(Machine-readable electronics designs)

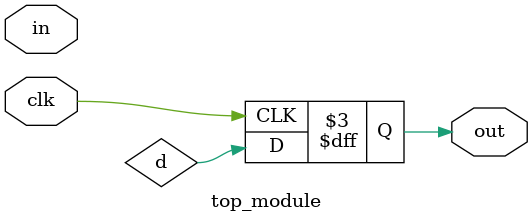
<source format=sv>
module top_module (
	input clk,
	input in,
	output logic out
);

logic d;

xor #(2) xor_gate(
  .a(in),
  .b(out),
  .o(d)
);

always_ff @(posedge clk) begin
  out <= d;
end

endmodule

</source>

## Task details
From the first line to the last, copy the records exactly and skip the pictures.

## Response
<source format=sv>
module top_module (
	input clk,
	input in,
	output logic out
);

logic d;

xor #(2) xor_gate(
  .a(in),
  .b(out),
  .o(d)
);

always_ff @(posedge clk) begin
  out <= d;
end

endmodule

</source>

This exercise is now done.